Derivatives (click here)
Background: In 2000, Congress passed the Commodity Futures Modernization Act (CFMA) to provide legal certainty for swap agreements. The CFMA explicitly prohibited the SEC and CFTC from regulating the over-the-counter (OTC) swaps markets, but provided the SEC with antifraud authority over “security-based swap agreements,” such as credit default swaps. However, the SEC was specifically prohibited from, among other things, imposing reporting, recordkeeping, or disclosure requirements or other prophylactic measures designed to prevent fraud with respect to such agreements. This limited the SEC’s ability to detect and deter fraud in the swaps markets.Title VII of Dodd-Frank Wall Street Reform and Consumer Protection Act addresses the gap in U.S. financial regulation of OTC swaps by providing a comprehensive framework for the regulation of the OTC swaps markets.

> Data
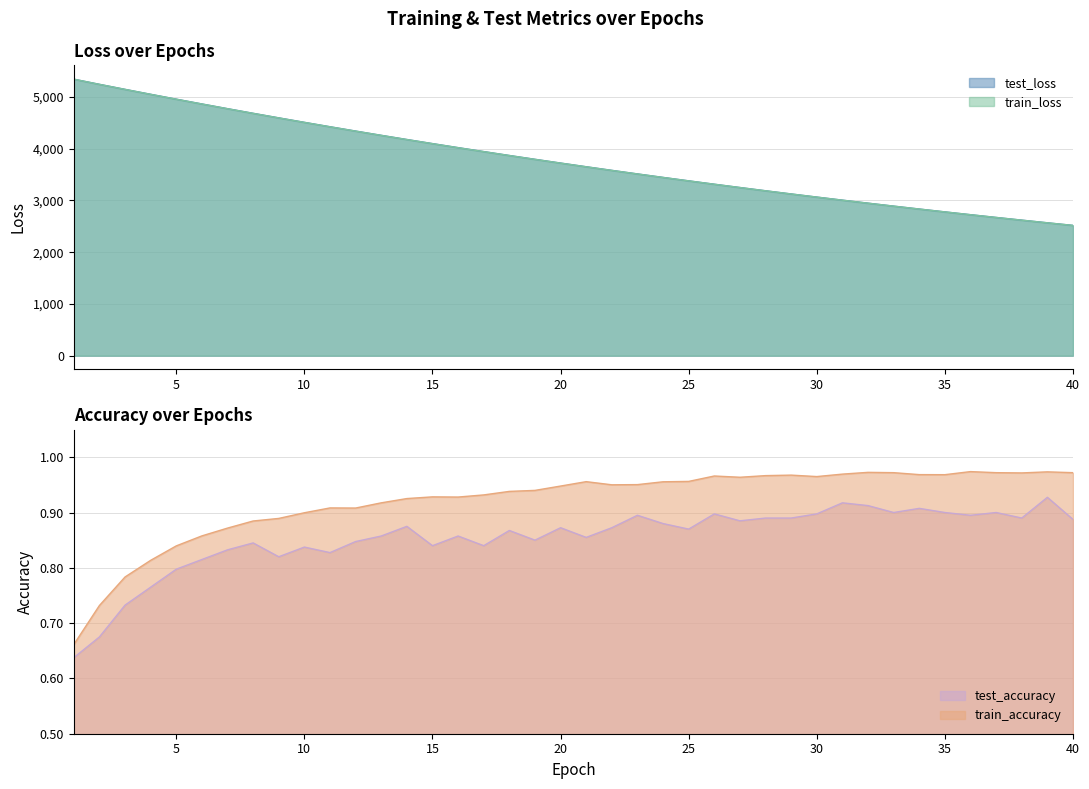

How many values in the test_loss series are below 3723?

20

> Exercises to complete
1. From the derivatives background, list each requirement or measure the SEC was prohibited from imposing with respect to security-based swap agreements.
2. Render this sentence from the derivatives background in Spanish: "This limited the SEC’s ability to detect and deter fraud in the swaps markets."
Answer using only the derivatives background and nothing else.

> Set of answers
1.
- Reporting requirements
- Recordkeeping requirements
- Disclosure requirements
- Other prophylactic measures designed to prevent fraud

2. Esto limitó la capacidad de la SEC para detectar y disuadir el fraude en los mercados de swaps.